All experiments were performed in triplicate. All analyses were performed using SPSS Statistics ver. 19.0 (SPSS Inc., Chicago, IL, USA). Non-parametric comparisons were conducted using the Kruskal–Wallis test to analyze the results. Differences were considered statistically significant at p < 0.05.

Results

Effects of PPD, Rg1, Rb2, and Rg3 on lipid accumulation and GC in HepG2 cells

The cytotoxicities of PPD, Rg1, Rb2, Rg3, and rosiglitazone (positive control) in HepG2 cells were evaluated (Figs 1A1E). Up to 25 µM PPD, Rg1, Rb2, Rg3, and rosiglitazone did not affect HepG2 cell viability. Thus, 6.25, 12.5, and 25 μM PPD, Rg1, Rb2, Rg3, and rosiglitazone were chosen for subsequent experiments. In HepG2 cells, PPD (12.5, 25 μM), Rg1 (25 μM), Rb2 (12.5, 25 μM), Rg3 (25 μM), and rosiglitazone (25 μM) inhibited PA-induced lipid accumulation, as measured by ORO staining (Figs 1F1K).

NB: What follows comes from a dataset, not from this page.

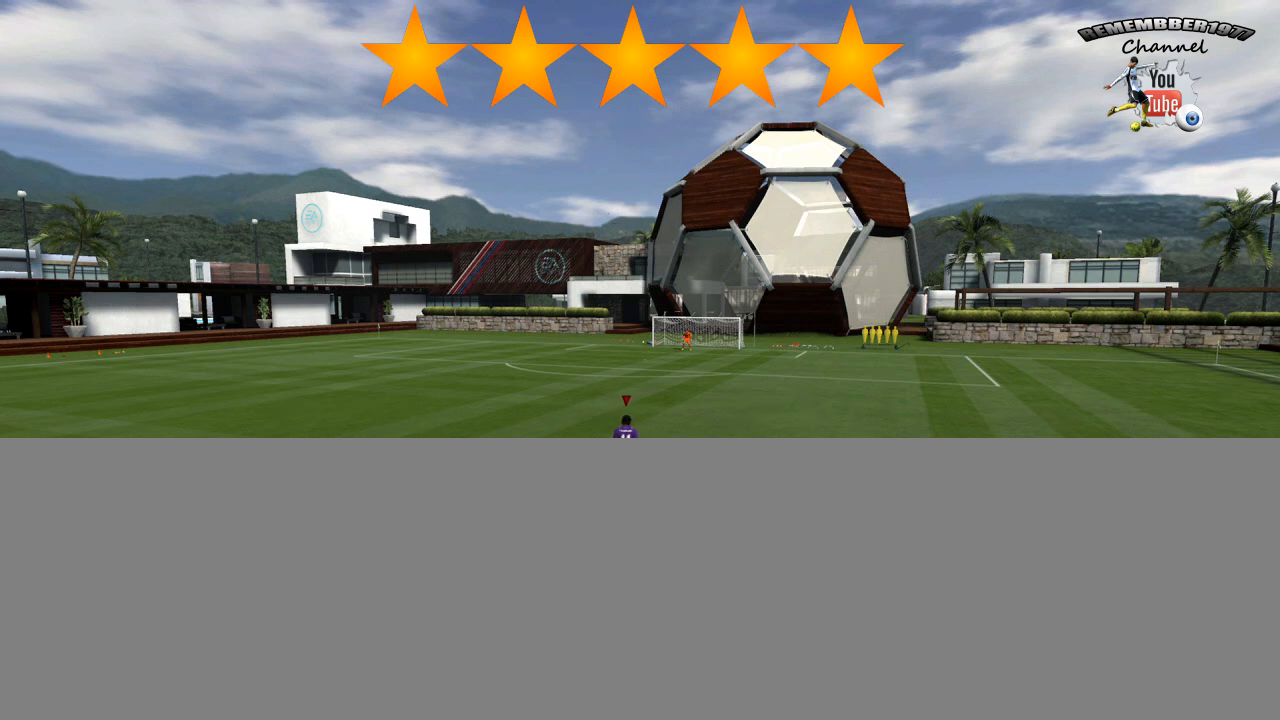
{"buttons": [], "left_stick": "center", "right_stick": "center", "events": []}
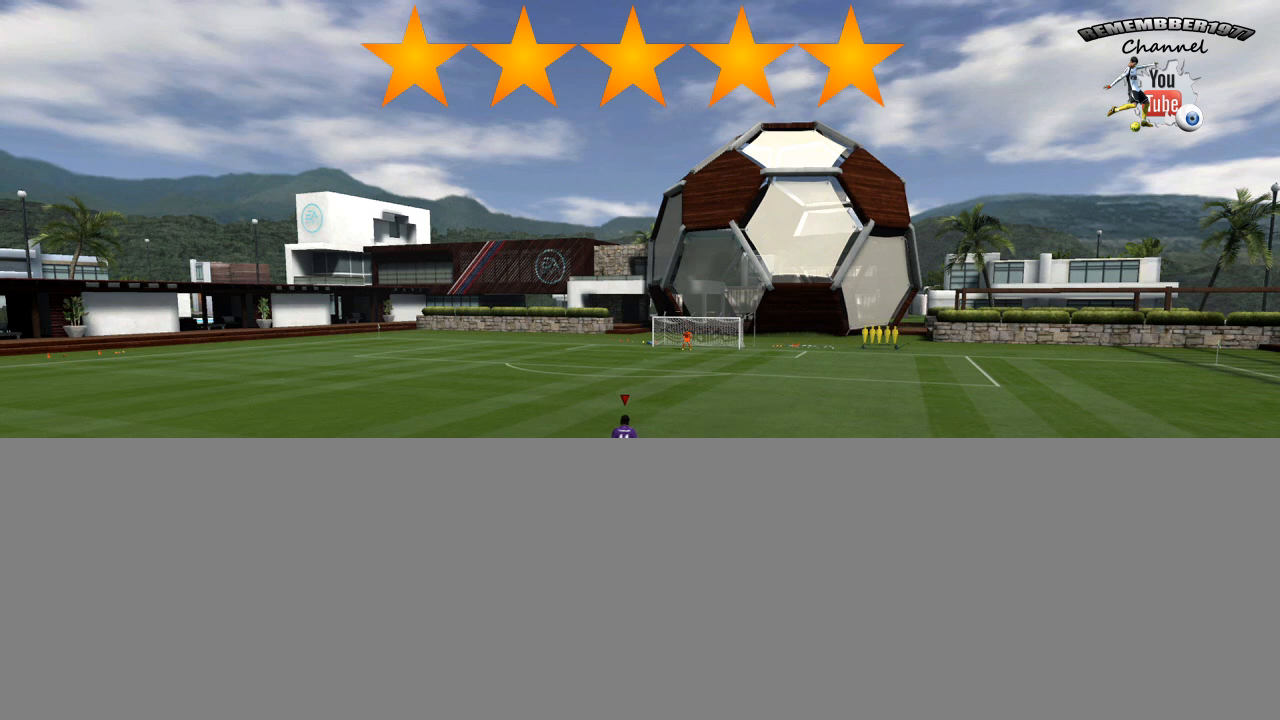
{"buttons": ["CIRCLE"], "left_stick": "center", "right_stick": "center", "events": [[360, "CIRCLE", "down"]]}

These results suggested that PPD, Rg1, Rb2, and Rg3 decreased PA-induced lipid accumulation in insulin-resistant HepG2 cells. In addition, we determined whether non-toxic concentrations of PPD, Rg1, Rb2, and Rg3 led to an increase in GC. As shown in Figs 1L1P, 0.25 mM PA significantly decreased the cellular GC than that in the untreated cells, which was prevented by PPD (12.5 and 25 μM), Rg1 (25 μM), Rb2 (12.5 and 25 μM), and Rg3 (25 μM). These results suggest that PPD, Rg1, Rb2, and Rg3 increase GC in PA-induced insulin-resistant HepG2 cells. Considering its influence on lipid accumulation and GC, PPD was selected for the subsequent experiments.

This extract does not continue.